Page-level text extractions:
++++++++

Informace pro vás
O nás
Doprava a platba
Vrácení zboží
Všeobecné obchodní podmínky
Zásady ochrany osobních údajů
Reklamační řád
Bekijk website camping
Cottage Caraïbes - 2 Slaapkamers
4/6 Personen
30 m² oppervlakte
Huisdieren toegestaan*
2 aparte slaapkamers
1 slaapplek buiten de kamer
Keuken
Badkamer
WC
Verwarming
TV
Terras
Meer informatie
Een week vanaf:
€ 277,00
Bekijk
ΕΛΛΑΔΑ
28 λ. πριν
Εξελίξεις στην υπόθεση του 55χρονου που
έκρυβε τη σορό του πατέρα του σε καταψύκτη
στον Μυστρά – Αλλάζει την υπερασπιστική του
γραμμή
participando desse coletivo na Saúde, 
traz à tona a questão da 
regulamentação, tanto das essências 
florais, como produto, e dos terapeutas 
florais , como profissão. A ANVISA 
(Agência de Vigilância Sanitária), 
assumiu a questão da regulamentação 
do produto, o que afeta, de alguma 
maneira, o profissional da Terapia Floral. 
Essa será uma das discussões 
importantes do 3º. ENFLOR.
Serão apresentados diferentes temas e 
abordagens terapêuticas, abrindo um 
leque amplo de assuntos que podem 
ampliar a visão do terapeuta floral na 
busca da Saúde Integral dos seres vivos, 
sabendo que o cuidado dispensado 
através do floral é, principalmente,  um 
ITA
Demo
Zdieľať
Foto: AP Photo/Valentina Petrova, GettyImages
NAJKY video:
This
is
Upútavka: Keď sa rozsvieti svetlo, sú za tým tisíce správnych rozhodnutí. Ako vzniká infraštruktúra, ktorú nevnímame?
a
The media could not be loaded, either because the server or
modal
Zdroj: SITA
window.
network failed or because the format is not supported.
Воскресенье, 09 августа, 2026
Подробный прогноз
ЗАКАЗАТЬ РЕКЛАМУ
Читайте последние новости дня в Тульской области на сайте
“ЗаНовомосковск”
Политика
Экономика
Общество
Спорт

++++++++

What the exercise asks: All of the records need to be returned exactly as they are.

Solution to this exercise:
Informace pro vás
O nás
Doprava a platba
Vrácení zboží
Všeobecné obchodní podmínky
Zásady ochrany osobních údajů
Reklamační řád
Bekijk website camping
Cottage Caraïbes - 2 Slaapkamers
4/6 Personen
30 m² oppervlakte
Huisdieren toegestaan*
2 aparte slaapkamers
1 slaapplek buiten de kamer
Keuken
Badkamer
WC
Verwarming
TV
Terras
Meer informatie
Een week vanaf:
€ 277,00
Bekijk
ΕΛΛΑΔΑ
28 λ. πριν
Εξελίξεις στην υπόθεση του 55χρονου που
έκρυβε τη σορό του πατέρα του σε καταψύκτη
στον Μυστρά – Αλλάζει την υπερασπιστική του
γραμμή
participando desse coletivo na Saúde, 
traz à tona a questão da 
regulamentação, tanto das essências 
florais, como produto, e dos terapeutas 
florais , como profissão. A ANVISA 
(Agência de Vigilância Sanitária), 
assumiu a questão da regulamentação 
do produto, o que afeta, de alguma 
maneira, o profissional da Terapia Floral. 
Essa será uma das discussões 
importantes do 3º. ENFLOR.
Serão apresentados diferentes temas e 
abordagens terapêuticas, abrindo um 
leque amplo de assuntos que podem 
ampliar a visão do terapeuta floral na 
busca da Saúde Integral dos seres vivos, 
sabendo que o cuidado dispensado 
através do floral é, principalmente,  um 
ITA
Demo
Zdieľať
Foto: AP Photo/Valentina Petrova, GettyImages
NAJKY video:
This
is
Upútavka: Keď sa rozsvieti svetlo, sú za tým tisíce správnych rozhodnutí. Ako vzniká infraštruktúra, ktorú nevnímame?
a
The media could not be loaded, either because the server or
modal
Zdroj: SITA
window.
network failed or because the format is not supported.
Воскресенье, 09 августа, 2026
Подробный прогноз
ЗАКАЗАТЬ РЕКЛАМУ
Читайте последние новости дня в Тульской области на сайте
“ЗаНовомосковск”
Политика
Экономика
Общество
Спорт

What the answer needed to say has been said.